Thanks to the RRA and TIGTA (Treasury Inspector General for Tax Administration), the IRS is subject to intense oversight to prevent abuses of power, waste, fraud and other malfeasance. Your state may have a similar state-level agency, or it may be far less merciful with little to no oversight of how the tax department functions. This is critical for ensuring fairness as well as the rights of our most vulnerable populations who frequently lack representation in tax matters.

For example, the IRS will not waste resources sending field agents out to audit taxpayers who are not likely to yield much money or willful wrongdoing. But states that are particularly money-hungry and have sufficient resources to audit taxpayers of all stripes may do so. You could find yourself being more likely to face a desk or field audit for state-level income taxes just because of what you do for a living or how many dependents you have. And, of course, there’s no RRA that is establishing the guidelines for how this audit must be conducted or TIGTA telling them that they can’t use the agency’s resources this way.

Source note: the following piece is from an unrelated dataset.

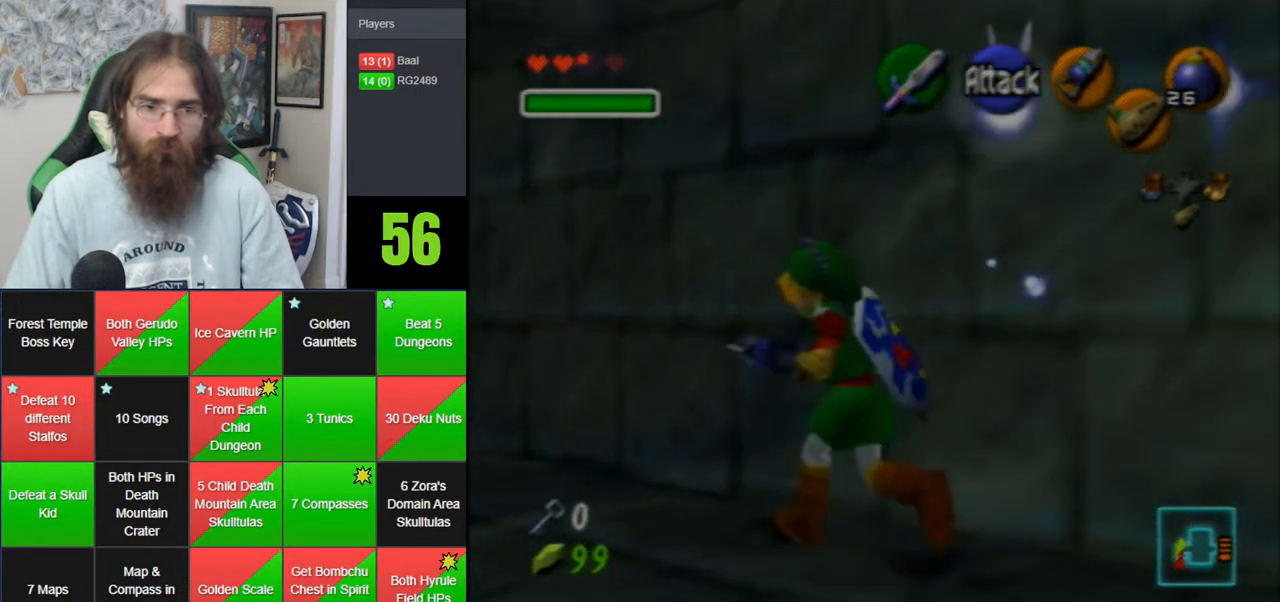
{"buttons": [], "left_stick": "up", "events": [[117, "A", "down"], [117, "Z", "down"], [133, "left_stick", "up-left"], [333, "A", "up"], [367, "left_stick", "up"], [433, "Z", "up"]]}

So, TV and the movies got it all wrong. The IRS is an incredibly friendly and reasonable entity compared to state tax departments and what they are capable of, despite years of really bad PR. You should really be scared of your state’s tax department, not the IRS. Of course, you can mitigate that fear and be prepared for the absolute worst with a seasoned tax professional at your side who knows your state’s tax laws and department procedures.

Bob Mason, CPA writes for TaxBuzz, a tax news and advice website. Reach him at [email protected].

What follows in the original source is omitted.